There are a number of reasons why the International Whaling Commission (IWC) failed to come to agreement over a proposed ten-year 'compromise' package this week. The task that the organization had set itself at this year's annual meeting was to find some form of common ground between whalers and non-whalers, to break a seemingly never-ending deadlock and resolve a situation where whaling, while ostensibly illegal, has for the past several years been increasing.
The state of progress was a mystery to most observers until the moment of denouement: commissioners huddled in private meetings from the Monday morning coffee break until, on Wednesday morning, acting chairman Anthony Liverpool announced that agreement was near even though it was, in fact, far:
The Commission agreed that while it was very close to agreement on a number of issues within the proposed consensus decision, there remain major issues upon which more work is required, including such matters as the question of the moratorium, numbers of whales that might be taken, special permit whaling, indigenous whaling, sanctuaries and trade.
So there you have it. The Commission agreed on everything except most of the important matters that needed to be resolved.
Trade was an issue because most nations wanted an agreement that any whales that were hunted under
the deal would be consumed only in the nations whose fleets did the killing; that text remained a sticking point, largely at the insistence of Iceland, which desperately wants to be able to export whale meat to Japan.
As for sanctuaries and the moratorium: well, they were pretty much at the heart of the matter. After all, the IWC voted in 1982 for a moratorium that has ostensibly been in place since 1986; twelve years after that first vote, the Commission adopted a sanctuary in the Southern Ocean that since its inception has been violated as readily as the moratorium, a state of affairs that the deal would allow to continue, even while insisting moratorium and sanctuary would remain in place.
As longtime IWC observer Dr. Sidney Holt pithily pointed out:
How can a rational person claim that one can declare a whale sanctuary, the primary purpose of which is to protect whales from being hunted in that area, and then say that the sanctuary remains but whales can be killed there? How can a rational being claim to be upholding a moratorium [...] but negating its provisions?
And the numbers? Well, there too was an important matter. If anti-whaling governments were to agree to allow whaling to continue at a reduced rate, then the key to their being able to stomach that compromise was just how reduced that rate would be. According to some people I spoke to who have been attending the meeting, the big issue again was Japan's whaling in the Southern Ocean sanctuary and the fact that when Tokyo did table some proposed figures, they were too little, too late.
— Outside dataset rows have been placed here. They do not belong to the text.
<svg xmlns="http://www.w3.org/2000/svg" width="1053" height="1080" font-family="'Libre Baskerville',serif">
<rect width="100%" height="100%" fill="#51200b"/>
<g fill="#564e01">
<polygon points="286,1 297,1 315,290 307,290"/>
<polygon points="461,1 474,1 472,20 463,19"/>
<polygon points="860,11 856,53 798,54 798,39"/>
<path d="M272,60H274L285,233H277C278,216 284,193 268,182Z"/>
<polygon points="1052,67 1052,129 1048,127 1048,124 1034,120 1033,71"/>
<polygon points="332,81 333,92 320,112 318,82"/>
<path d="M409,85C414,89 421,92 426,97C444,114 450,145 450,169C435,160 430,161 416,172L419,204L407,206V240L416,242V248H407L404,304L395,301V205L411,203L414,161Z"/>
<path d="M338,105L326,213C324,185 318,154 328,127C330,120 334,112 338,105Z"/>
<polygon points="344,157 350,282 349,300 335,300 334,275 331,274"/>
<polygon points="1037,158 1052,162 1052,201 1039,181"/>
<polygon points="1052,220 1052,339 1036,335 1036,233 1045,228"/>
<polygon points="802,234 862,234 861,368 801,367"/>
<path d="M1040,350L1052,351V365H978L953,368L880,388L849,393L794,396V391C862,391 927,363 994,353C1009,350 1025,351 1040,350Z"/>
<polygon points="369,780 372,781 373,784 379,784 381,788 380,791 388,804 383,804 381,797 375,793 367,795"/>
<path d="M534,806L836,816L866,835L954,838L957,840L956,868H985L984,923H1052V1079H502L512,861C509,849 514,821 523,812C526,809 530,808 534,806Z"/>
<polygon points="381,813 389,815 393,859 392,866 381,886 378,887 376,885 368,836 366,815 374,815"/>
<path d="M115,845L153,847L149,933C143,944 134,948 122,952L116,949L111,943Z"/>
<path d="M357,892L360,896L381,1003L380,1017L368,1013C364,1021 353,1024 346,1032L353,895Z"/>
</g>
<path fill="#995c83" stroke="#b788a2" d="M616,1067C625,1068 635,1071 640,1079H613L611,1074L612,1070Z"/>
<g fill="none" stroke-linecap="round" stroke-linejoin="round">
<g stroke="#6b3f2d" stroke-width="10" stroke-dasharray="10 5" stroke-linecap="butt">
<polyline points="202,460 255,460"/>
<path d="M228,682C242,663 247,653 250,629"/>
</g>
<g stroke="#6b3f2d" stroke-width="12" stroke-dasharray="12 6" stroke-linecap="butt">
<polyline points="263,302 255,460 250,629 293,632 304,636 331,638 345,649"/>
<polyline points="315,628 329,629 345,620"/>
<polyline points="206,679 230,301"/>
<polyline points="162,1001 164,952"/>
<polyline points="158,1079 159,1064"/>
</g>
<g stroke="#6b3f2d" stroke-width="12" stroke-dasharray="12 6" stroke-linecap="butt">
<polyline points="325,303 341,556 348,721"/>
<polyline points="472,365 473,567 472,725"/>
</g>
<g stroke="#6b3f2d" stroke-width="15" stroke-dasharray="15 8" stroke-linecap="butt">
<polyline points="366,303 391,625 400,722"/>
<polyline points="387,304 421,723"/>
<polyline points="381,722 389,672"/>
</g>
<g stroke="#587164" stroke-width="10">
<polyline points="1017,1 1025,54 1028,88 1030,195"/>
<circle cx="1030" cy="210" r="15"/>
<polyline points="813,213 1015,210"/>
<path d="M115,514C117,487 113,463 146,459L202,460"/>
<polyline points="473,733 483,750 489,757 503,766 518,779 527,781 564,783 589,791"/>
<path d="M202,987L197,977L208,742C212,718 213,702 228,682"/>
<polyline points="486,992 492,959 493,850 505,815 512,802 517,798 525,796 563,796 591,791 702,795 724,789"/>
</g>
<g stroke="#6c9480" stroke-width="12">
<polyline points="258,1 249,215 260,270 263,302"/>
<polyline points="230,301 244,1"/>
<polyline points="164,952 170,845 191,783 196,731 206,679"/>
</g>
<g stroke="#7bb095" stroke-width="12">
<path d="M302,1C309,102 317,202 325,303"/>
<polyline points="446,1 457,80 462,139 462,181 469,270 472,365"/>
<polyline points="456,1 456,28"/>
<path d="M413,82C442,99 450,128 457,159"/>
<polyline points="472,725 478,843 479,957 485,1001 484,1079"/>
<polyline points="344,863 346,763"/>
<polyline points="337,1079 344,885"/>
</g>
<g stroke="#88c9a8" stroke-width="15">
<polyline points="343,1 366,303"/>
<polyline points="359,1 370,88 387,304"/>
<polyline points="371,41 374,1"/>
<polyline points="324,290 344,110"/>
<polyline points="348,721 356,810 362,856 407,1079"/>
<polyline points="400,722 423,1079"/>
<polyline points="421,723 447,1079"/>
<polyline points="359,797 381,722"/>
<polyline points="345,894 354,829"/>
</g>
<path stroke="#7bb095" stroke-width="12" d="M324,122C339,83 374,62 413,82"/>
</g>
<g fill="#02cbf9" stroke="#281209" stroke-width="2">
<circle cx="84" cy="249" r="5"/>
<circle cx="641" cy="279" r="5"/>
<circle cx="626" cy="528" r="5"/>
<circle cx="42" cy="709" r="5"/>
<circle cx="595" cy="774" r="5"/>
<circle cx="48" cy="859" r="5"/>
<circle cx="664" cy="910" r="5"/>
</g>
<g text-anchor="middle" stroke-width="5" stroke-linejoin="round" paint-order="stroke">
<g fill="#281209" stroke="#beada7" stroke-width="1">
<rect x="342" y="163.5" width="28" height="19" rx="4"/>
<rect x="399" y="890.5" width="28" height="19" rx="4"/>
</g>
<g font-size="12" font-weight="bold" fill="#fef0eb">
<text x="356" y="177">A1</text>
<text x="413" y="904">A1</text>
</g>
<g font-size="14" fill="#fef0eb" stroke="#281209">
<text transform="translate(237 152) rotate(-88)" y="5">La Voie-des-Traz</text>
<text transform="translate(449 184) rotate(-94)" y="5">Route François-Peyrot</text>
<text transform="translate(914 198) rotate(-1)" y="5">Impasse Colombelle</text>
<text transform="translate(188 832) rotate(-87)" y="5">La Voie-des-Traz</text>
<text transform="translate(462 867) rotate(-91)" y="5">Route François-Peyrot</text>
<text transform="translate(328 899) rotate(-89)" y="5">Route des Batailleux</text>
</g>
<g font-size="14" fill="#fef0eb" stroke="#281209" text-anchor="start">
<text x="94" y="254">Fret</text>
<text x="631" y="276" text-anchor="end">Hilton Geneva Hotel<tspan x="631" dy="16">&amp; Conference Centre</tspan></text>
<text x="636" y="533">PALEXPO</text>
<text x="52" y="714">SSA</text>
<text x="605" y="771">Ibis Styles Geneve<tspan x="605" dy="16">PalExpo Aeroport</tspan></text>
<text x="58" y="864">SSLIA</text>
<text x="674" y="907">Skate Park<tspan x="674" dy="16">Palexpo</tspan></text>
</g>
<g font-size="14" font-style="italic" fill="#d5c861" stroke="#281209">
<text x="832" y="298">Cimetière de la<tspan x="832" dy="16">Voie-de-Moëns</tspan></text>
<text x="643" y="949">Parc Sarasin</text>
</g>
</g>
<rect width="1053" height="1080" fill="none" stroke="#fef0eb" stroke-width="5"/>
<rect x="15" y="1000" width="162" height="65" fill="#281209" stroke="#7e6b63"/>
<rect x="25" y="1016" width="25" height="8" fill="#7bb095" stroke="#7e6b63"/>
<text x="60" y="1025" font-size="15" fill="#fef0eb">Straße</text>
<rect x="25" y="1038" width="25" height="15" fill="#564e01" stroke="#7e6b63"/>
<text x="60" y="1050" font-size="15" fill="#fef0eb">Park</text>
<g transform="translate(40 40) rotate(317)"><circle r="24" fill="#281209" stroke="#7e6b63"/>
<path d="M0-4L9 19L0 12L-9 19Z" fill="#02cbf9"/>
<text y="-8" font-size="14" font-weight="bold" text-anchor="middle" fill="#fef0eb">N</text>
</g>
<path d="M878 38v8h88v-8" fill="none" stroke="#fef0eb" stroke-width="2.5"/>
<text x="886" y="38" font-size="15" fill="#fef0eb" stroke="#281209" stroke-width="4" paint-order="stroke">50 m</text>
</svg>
Those figures are a matter of rumor only, but some reports suggest that Japan was prepared to reduce its Antarctic whaling from its present quota of 935 minke whales and 50 fin whales to a few hundred minkes, perhaps as few as 200 in ten year's time, and a handful of fins. Some observers felt that that was tantamount to Japan throwing in the towel, but given the long and bitter history of disagreements and broken promises in the IWC, it wasn't enough for some. No guarantee of an end to Antarctic whaling, no deal.
What happens next is uncertain. Some of those involved in negotiations have proposed a cooling off period and a return to discussions twelve months hence, with the existing draft agreement as the basis. Others suggest scrapping the whole thing and either starting over or continuing with the status quo.
Right now, the mood among those involved is somewhat divided between relief and ruefulness. For many environmentalists, the negotiations' failure means their worst nightmare -- a return to sanctioned commercial whaling -- is over, at least for now. Whether that means their dream -- of ending commercial whaling altogether -- is any closer remains to be seen.